*** Opening Exercise inputs ***

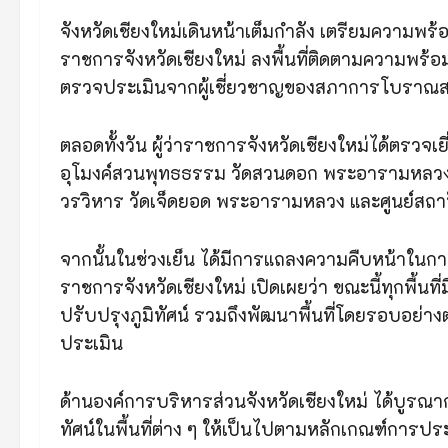
จังหวัดเชียงใหม่เดินหน้าเต็มกำลัง เตรียมความพร
ราชการจังหวัดเชียงใหม่ ลงพื้นที่ติดตามความพ
ตรวจประเมินจากผู้เชี่ยวชาญของสภาการโบราณ
ตลอดทั้งวัน ผู้ว่าราชการจังหวัดเชียงใหม่ได้ตรวจ
อุโมงค์สวนพุทธธรรม วัดสวนดอก พระอารามหลวง วัด
วรวิหาร วัดเจ็ดยอด พระอารามหลวง และศูนย์สถาปั
จากนั้นในช่วงเย็น ได้มีการแถลงความคืบหน้าในการ
ราชการจังหวัดเชียงใหม่ เปิดเผยว่า ขณะนี้ทุกพื้นท
ปรับปรุงภูมิทัศน์ รวมถึงพัฒนาพื้นที่โดยรอบอย่างต
ประเมิน
ด้านองค์การบริหารส่วนจังหวัดเชียงใหม่ ได้บูรณา
ทัศน์ในพื้นที่ต่าง ๆ ให้เป็นไปตามหลักเกณฑ์การประ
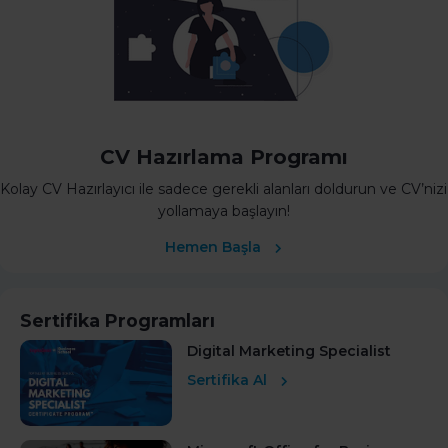
CV Hazırlama Programı
Kolay CV Hazırlayıcı ile sadece gerekli alanları doldurun ve CV’nizi
yollamaya başlayın!
Hemen Başla
Sertifika Programları
Digital Marketing Specialist
Sertifika Al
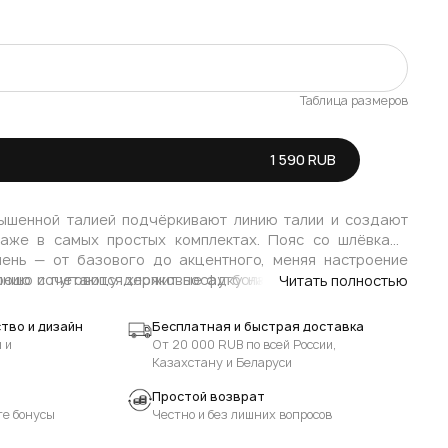
Таблица размеров
Осталось мало
1 590 RUB
Осталось мало
ышенной талией подчёркивают линию талии и создают
даже в самых простых комплектах. Пояс со шлёвками
ень — от базового до акцентного, меняя настроение
лнию и пуговицу держит посадку надёжно и аккуратно,
ошо сочетаются хлопковые футболки, майки, кроп‑топы,
Читать полностью
тся функциональными, а V‑образная кокетка и два
 и свитшоты, а также бомберы и лёгкие куртки. В тёплую
зади визуально формируют мягкую линию бедра и
 топы и льняные рубашки — шорты берут на себя роль
тво и дизайн
Бесплатная и быстрая доставка
ктера классическим деним‑шортам.
цвет или фактуру. Из обуви подойдут кроссовки, кеды,
 и
От 20 000 RUB по всей России,
еры на плоском ходу; для более собранного настроения
Казахстану и Беларуси
с мюлями или босоножками на невысоком каблуке и
Простой возврат
те бонусы
Честно и без лишних вопросов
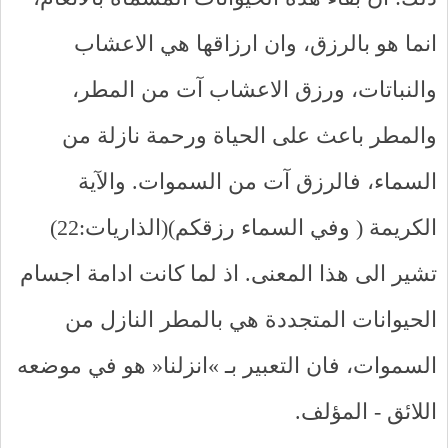
انما هو بالرزق، وان ارزاقها هي الاعشاب
والنباتات، ورزق الاعشاب آت من المطر،
والمطر باعث على الحياة ورحمة نازلة من
السماء، فالرزق آت من السموات. والآية
الكريمة ( وفي السماء رزقكم)(الذاريات:22)
تشير الى هذا المعنى. اذ لما كانت ادامة اجسام
الحيوانات المتجددة هي بالمطر النازل من
السموات، فان التعبير بـ »انزلنا« هو في موضعه
اللائق - المؤلف.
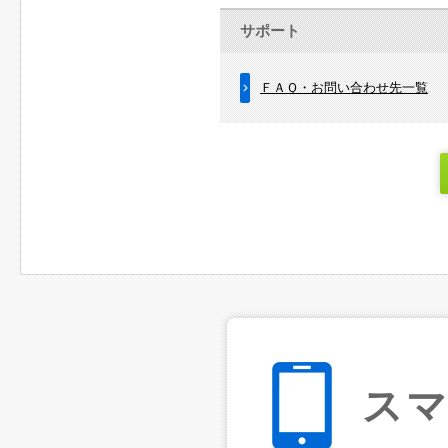
サポート
ＦＡＱ・お問い合わせ先一覧
ス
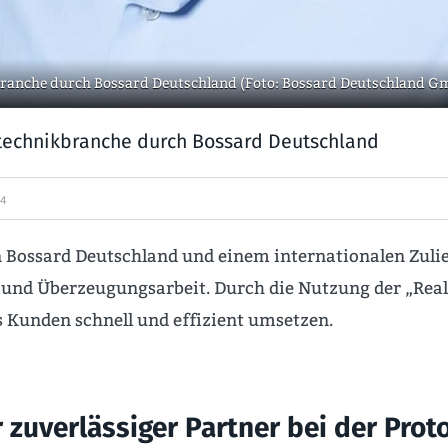
branche durch Bossard Deutschland (Foto: Bossard Deutschland G
technikbranche durch Bossard Deutschland
24
 Bossard Deutschland und einem internationalen Zul
 und Überzeugungsarbeit. Durch die Nutzung der „Rea
 Kunden schnell und effizient umsetzen.
 zuverlässiger Partner bei der Pro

*** Closing Exercise inputs ***

Your task — Write out every line of text from all the items above without any changes, and leave out the pictures.

Exercise solution —
จังหวัดเชียงใหม่เดินหน้าเต็มกำลัง เตรียมความพร
ราชการจังหวัดเชียงใหม่ ลงพื้นที่ติดตามความพ
ตรวจประเมินจากผู้เชี่ยวชาญของสภาการโบราณ
ตลอดทั้งวัน ผู้ว่าราชการจังหวัดเชียงใหม่ได้ตรวจ
อุโมงค์สวนพุทธธรรม วัดสวนดอก พระอารามหลวง วัด
วรวิหาร วัดเจ็ดยอด พระอารามหลวง และศูนย์สถาปั
จากนั้นในช่วงเย็น ได้มีการแถลงความคืบหน้าในการ
ราชการจังหวัดเชียงใหม่ เปิดเผยว่า ขณะนี้ทุกพื้นท
ปรับปรุงภูมิทัศน์ รวมถึงพัฒนาพื้นที่โดยรอบอย่างต
ประเมิน
ด้านองค์การบริหารส่วนจังหวัดเชียงใหม่ ได้บูรณา
ทัศน์ในพื้นที่ต่าง ๆ ให้เป็นไปตามหลักเกณฑ์การประ
CV Hazırlama Programı
Kolay CV Hazırlayıcı ile sadece gerekli alanları doldurun ve CV’nizi
yollamaya başlayın!
Hemen Başla
Sertifika Programları
Digital Marketing Specialist
Sertifika Al
Таблица размеров
Осталось мало
1 590 RUB
Осталось мало
ышенной талией подчёркивают линию талии и создают
даже в самых простых комплектах. Пояс со шлёвками
ень — от базового до акцентного, меняя настроение
лнию и пуговицу держит посадку надёжно и аккуратно,
ошо сочетаются хлопковые футболки, майки, кроп‑топы,
Читать полностью
тся функциональными, а V‑образная кокетка и два
 и свитшоты, а также бомберы и лёгкие куртки. В тёплую
зади визуально формируют мягкую линию бедра и
 топы и льняные рубашки — шорты берут на себя роль
тво и дизайн
Бесплатная и быстрая доставка
ктера классическим деним‑шортам.
цвет или фактуру. Из обуви подойдут кроссовки, кеды,
 и
От 20 000 RUB по всей России,
еры на плоском ходу; для более собранного настроения
Казахстану и Беларуси
с мюлями или босоножками на невысоком каблуке и
Простой возврат
те бонусы
Честно и без лишних вопросов
انما هو بالرزق، وان ارزاقها هي الاعشاب
والنباتات، ورزق الاعشاب آت من المطر،
والمطر باعث على الحياة ورحمة نازلة من
السماء، فالرزق آت من السموات. والآية
الكريمة ( وفي السماء رزقكم)(الذاريات:22)
تشير الى هذا المعنى. اذ لما كانت ادامة اجسام
الحيوانات المتجددة هي بالمطر النازل من
السموات، فان التعبير بـ »انزلنا« هو في موضعه
اللائق - المؤلف.
サポート
ＦＡＱ・お問い合わせ先一覧
ス
branche durch Bossard Deutschland (Foto: Bossard Deutschland G
technikbranche durch Bossard Deutschland
24
 Bossard Deutschland und einem internationalen Zul
 und Überzeugungsarbeit. Durch die Nutzung der „Rea
 Kunden schnell und effizient umsetzen.
 zuverlässiger Partner bei der Pro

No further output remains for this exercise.